Seamus Martin (Dublin, Ireland) highlighted an unusual function for oncogenic Ras as an inducer of cell death. Intriguingly, the inducible ectopic expression of oncogenic Ras in human ovarian epithelial cells induces caspase-independent cell death, which was found to be autophagic cell death, yielding a new angle on Ras signaling and control of autophagy.

Poul Sorensen (Vancouver, Canada) discussed how cells with activated oncogenes need to modify key signaling and metabolic pathways in order to adapt to the stress conditions of the tumor environment. More specifically, he reported that the translation regulator YB-1 reprograms tumor cells to promote a more aggressive phenotype. Importantly, this trait could be a target for novel therapeutics. In a series of elegant experiments, Gabriel Leprivier showed how eEF2 kinase links translation elongation and survival of tumor cells in response to stress. Mads Daugaard is studying Hace1, a tumor suppressor discovered in the Sorensen laboratory. He proposed a model to explain how the loss of this protein in mice promotes tumor formation by increasing oxidative stress, thereby linking Hace1 to the ROS generating cellular machinery. Barak Rotblat reported on how the tumor suppressor Hace1 regulates the cellular response to oxidative stress by promoting the anti-oxidant response. Interestingly, he proposed a link between this function and the protective role of Hace1 in neurodegeneration.
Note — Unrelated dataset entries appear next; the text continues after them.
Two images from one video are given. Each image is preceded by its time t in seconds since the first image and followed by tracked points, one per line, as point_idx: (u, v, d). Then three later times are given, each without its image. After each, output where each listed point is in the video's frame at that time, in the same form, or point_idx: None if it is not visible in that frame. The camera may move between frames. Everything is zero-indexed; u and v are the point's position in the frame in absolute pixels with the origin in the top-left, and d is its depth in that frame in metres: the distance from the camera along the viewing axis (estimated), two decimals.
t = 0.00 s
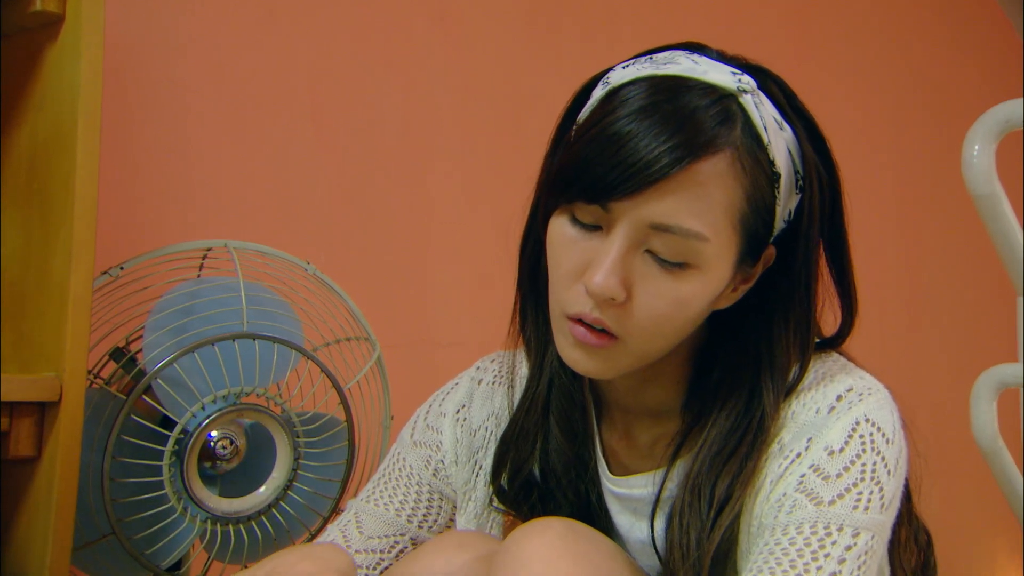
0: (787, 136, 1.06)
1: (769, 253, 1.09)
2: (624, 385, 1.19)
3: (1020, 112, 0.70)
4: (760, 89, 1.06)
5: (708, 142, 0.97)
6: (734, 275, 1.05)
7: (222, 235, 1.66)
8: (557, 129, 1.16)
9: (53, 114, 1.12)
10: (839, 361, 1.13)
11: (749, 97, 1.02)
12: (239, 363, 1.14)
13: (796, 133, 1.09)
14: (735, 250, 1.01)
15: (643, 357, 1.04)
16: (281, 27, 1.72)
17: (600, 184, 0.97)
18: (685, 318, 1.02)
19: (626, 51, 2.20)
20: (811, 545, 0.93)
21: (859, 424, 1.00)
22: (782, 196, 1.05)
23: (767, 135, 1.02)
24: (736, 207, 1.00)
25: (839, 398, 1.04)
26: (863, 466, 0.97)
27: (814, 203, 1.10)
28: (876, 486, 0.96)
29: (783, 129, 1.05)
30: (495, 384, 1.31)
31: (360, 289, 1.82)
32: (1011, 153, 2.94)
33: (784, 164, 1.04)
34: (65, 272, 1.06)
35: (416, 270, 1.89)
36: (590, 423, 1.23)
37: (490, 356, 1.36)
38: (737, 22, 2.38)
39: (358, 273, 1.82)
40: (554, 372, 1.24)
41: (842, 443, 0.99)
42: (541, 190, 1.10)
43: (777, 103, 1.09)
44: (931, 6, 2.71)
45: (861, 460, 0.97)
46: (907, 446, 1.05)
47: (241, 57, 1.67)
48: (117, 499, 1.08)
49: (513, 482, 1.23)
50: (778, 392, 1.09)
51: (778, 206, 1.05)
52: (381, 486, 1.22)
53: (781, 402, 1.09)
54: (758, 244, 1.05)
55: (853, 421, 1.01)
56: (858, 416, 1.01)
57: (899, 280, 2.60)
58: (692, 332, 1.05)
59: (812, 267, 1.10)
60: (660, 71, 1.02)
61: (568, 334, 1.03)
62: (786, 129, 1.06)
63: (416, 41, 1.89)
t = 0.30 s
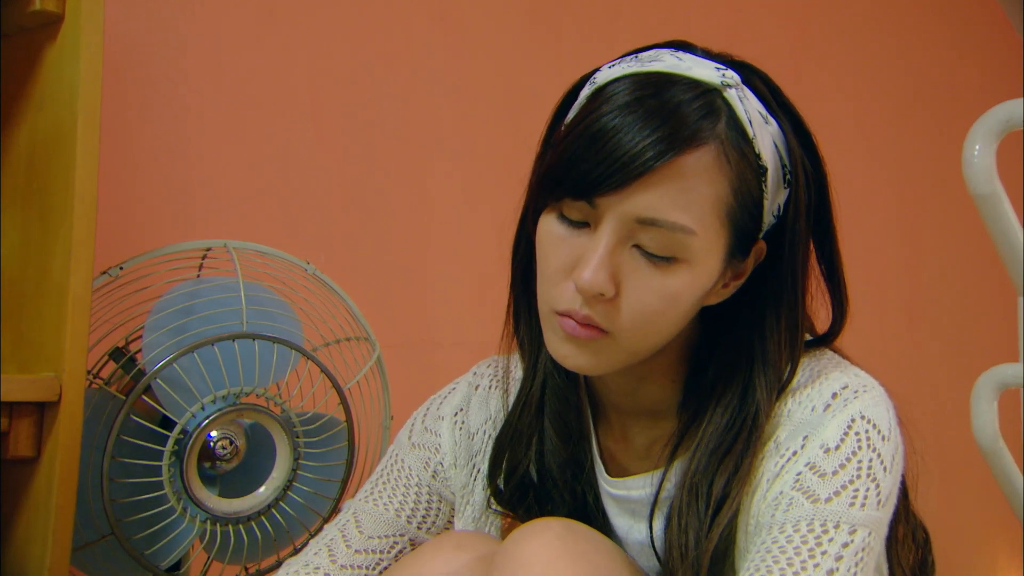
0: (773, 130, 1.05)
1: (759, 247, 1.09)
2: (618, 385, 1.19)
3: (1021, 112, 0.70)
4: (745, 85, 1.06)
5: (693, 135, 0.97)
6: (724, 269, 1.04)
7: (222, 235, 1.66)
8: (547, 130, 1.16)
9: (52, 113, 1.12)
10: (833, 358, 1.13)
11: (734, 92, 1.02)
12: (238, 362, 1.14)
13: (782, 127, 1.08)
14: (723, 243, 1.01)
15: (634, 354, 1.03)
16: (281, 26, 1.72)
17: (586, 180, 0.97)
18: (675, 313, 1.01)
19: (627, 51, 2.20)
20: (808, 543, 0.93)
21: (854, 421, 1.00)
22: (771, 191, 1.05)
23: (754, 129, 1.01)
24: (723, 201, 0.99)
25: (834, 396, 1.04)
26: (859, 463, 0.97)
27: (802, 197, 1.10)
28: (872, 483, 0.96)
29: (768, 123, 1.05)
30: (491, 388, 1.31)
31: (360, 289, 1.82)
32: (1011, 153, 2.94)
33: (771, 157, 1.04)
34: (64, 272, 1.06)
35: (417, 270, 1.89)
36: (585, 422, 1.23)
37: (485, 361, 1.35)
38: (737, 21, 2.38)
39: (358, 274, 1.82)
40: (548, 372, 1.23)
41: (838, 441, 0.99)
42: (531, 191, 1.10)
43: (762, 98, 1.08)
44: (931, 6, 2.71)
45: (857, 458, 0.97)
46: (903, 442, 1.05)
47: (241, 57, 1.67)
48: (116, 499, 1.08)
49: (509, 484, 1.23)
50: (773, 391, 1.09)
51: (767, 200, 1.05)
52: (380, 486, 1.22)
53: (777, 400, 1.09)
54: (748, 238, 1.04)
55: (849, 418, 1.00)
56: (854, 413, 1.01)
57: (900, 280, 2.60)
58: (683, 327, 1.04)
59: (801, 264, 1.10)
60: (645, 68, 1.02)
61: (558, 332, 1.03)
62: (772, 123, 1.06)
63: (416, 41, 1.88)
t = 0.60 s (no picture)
0: (777, 131, 1.05)
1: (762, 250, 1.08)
2: (620, 386, 1.18)
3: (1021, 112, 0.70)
4: (749, 85, 1.06)
5: (695, 136, 0.97)
6: (727, 272, 1.04)
7: (221, 235, 1.65)
8: (551, 130, 1.15)
9: (51, 112, 1.11)
10: (836, 363, 1.13)
11: (738, 93, 1.01)
12: (238, 362, 1.13)
13: (786, 127, 1.08)
14: (725, 245, 1.01)
15: (635, 355, 1.03)
16: (281, 26, 1.72)
17: (588, 181, 0.97)
18: (676, 315, 1.01)
19: (627, 51, 2.20)
20: (812, 548, 0.93)
21: (859, 426, 1.00)
22: (774, 192, 1.05)
23: (756, 131, 1.01)
24: (725, 203, 0.99)
25: (840, 400, 1.04)
26: (864, 468, 0.97)
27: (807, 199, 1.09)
28: (877, 489, 0.96)
29: (772, 124, 1.04)
30: (494, 387, 1.31)
31: (360, 289, 1.82)
32: (1011, 153, 2.94)
33: (776, 159, 1.04)
34: (64, 273, 1.06)
35: (416, 270, 1.89)
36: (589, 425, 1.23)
37: (489, 359, 1.36)
38: (737, 21, 2.38)
39: (358, 274, 1.81)
40: (551, 373, 1.23)
41: (843, 446, 0.99)
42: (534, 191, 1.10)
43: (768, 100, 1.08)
44: (931, 6, 2.71)
45: (862, 463, 0.97)
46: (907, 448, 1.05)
47: (240, 57, 1.67)
48: (115, 500, 1.08)
49: (511, 484, 1.23)
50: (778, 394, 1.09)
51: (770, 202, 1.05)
52: (381, 481, 1.21)
53: (781, 403, 1.09)
54: (750, 240, 1.04)
55: (854, 423, 1.00)
56: (859, 418, 1.01)
57: (900, 280, 2.59)
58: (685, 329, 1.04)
59: (802, 267, 1.09)
60: (649, 68, 1.02)
61: (560, 334, 1.03)
62: (776, 124, 1.06)
63: (416, 40, 1.88)
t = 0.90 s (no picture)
0: (765, 130, 1.04)
1: (756, 250, 1.07)
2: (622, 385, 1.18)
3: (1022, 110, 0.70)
4: (735, 84, 1.05)
5: (678, 139, 0.96)
6: (719, 274, 1.03)
7: (221, 235, 1.65)
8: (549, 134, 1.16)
9: (51, 112, 1.11)
10: (842, 363, 1.12)
11: (723, 93, 1.01)
12: (237, 362, 1.13)
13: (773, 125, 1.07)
14: (713, 247, 1.00)
15: (627, 360, 1.03)
16: (281, 26, 1.72)
17: (571, 186, 0.97)
18: (666, 318, 1.00)
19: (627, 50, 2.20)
20: (818, 549, 0.93)
21: (866, 428, 1.00)
22: (764, 193, 1.04)
23: (742, 131, 1.00)
24: (710, 204, 0.99)
25: (846, 402, 1.03)
26: (870, 471, 0.97)
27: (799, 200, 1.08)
28: (883, 492, 0.96)
29: (760, 122, 1.04)
30: (500, 382, 1.31)
31: (360, 289, 1.82)
32: (1012, 153, 2.94)
33: (764, 160, 1.03)
34: (64, 273, 1.06)
35: (416, 270, 1.89)
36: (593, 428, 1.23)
37: (494, 354, 1.36)
38: (737, 20, 2.38)
39: (358, 274, 1.81)
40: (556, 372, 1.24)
41: (849, 448, 0.98)
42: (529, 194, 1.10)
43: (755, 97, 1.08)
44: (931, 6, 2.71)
45: (868, 465, 0.97)
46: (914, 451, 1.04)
47: (241, 57, 1.67)
48: (114, 500, 1.08)
49: (513, 485, 1.23)
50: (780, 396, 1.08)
51: (760, 202, 1.03)
52: (388, 473, 1.20)
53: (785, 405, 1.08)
54: (741, 241, 1.03)
55: (860, 425, 1.00)
56: (865, 421, 1.00)
57: (900, 280, 2.59)
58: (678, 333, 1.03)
59: (794, 268, 1.08)
60: (635, 70, 1.02)
61: (552, 340, 1.03)
62: (764, 123, 1.05)
63: (416, 40, 1.88)
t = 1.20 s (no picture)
0: (738, 112, 1.04)
1: (737, 235, 1.06)
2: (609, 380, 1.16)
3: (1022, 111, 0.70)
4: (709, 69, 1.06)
5: (642, 114, 0.99)
6: (697, 256, 1.03)
7: (221, 236, 1.65)
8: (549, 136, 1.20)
9: (50, 111, 1.11)
10: (836, 362, 1.11)
11: (693, 73, 1.02)
12: (236, 361, 1.13)
13: (745, 106, 1.06)
14: (686, 224, 1.00)
15: (606, 343, 1.03)
16: (281, 26, 1.71)
17: (542, 165, 1.01)
18: (641, 298, 1.01)
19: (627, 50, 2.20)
20: (816, 552, 0.93)
21: (863, 430, 1.00)
22: (738, 175, 1.03)
23: (711, 109, 1.01)
24: (679, 179, 0.99)
25: (843, 404, 1.03)
26: (867, 473, 0.97)
27: (772, 188, 1.07)
28: (880, 494, 0.96)
29: (732, 104, 1.04)
30: (493, 387, 1.31)
31: (360, 289, 1.81)
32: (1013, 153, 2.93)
33: (738, 141, 1.03)
34: (63, 272, 1.06)
35: (416, 270, 1.89)
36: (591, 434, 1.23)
37: (488, 358, 1.36)
38: (737, 20, 2.38)
39: (358, 274, 1.81)
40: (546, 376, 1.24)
41: (846, 450, 0.98)
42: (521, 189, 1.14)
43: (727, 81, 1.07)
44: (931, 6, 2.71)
45: (866, 468, 0.97)
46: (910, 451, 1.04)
47: (241, 57, 1.67)
48: (113, 501, 1.07)
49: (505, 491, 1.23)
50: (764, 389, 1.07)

The Villunger group (Innsbruck, Austria) presented their recent work on mouse models to understand the physiological function of apoptosis-related proteins. Andreas Villunger gave an overview of the effects of Bmf knock out in mice focusing on its role in the remodeling of the mammary gland and in lymphocyte development. Eleonora Ottina presented her results on transgenic mice with Tet-regulated knock down system in the hematopoietic compartment. She showed how reduction of factors that are essential for granulopoiesis impairs the DN3/DN4 transition and causes pre-B-cell accumulation. Lukas Peintner used a Burkitt lymphoma model to show that specific components of the PIDDosomes have tumor suppressor activities, while other components exhibit tumor-promoting activities. Florian Bock showed that PDCD5 binds to TIP60 in response to DNA damage, highlighting the importance of PDCD5 for apoptosis in response to genotoxic stress.

Michael Bergmann (Vienna, Austria) is developing influenza viruses that are engineered to stimulate the expression of modulators of the immune response to selectively kill cancer cells. Sebastian Dorn (Volker Wacheck group, Vienna, Austria) is developing new viral vectors to improve the efficiency of current vectors. Rudolf Oehler (Vienna, Austria) identified proteins of the complement system that correlated with response to therapy by using proteomic analysis of serum samples from cancer patients. Balasz Hegedus (Vienna, Austria) demonstrated, by using expression analysis, that spheroid cultures mimic the biophysical properties of a solid tumor, offering exciting opportunities for future studies of cancer cell biology. Karin Nowikovsky (Vienna, Austria) found that LETM1 is essential for potassium extrusion from the mitochondria. These findings may have implications in Wolf-Hirschhorn syndrome, which harbors a defect in this system.

The meeting was concluded with a so-called ‘pool seminar’, wherein the organizer wrapped up the presented data in the form of a poem at the swimming pool.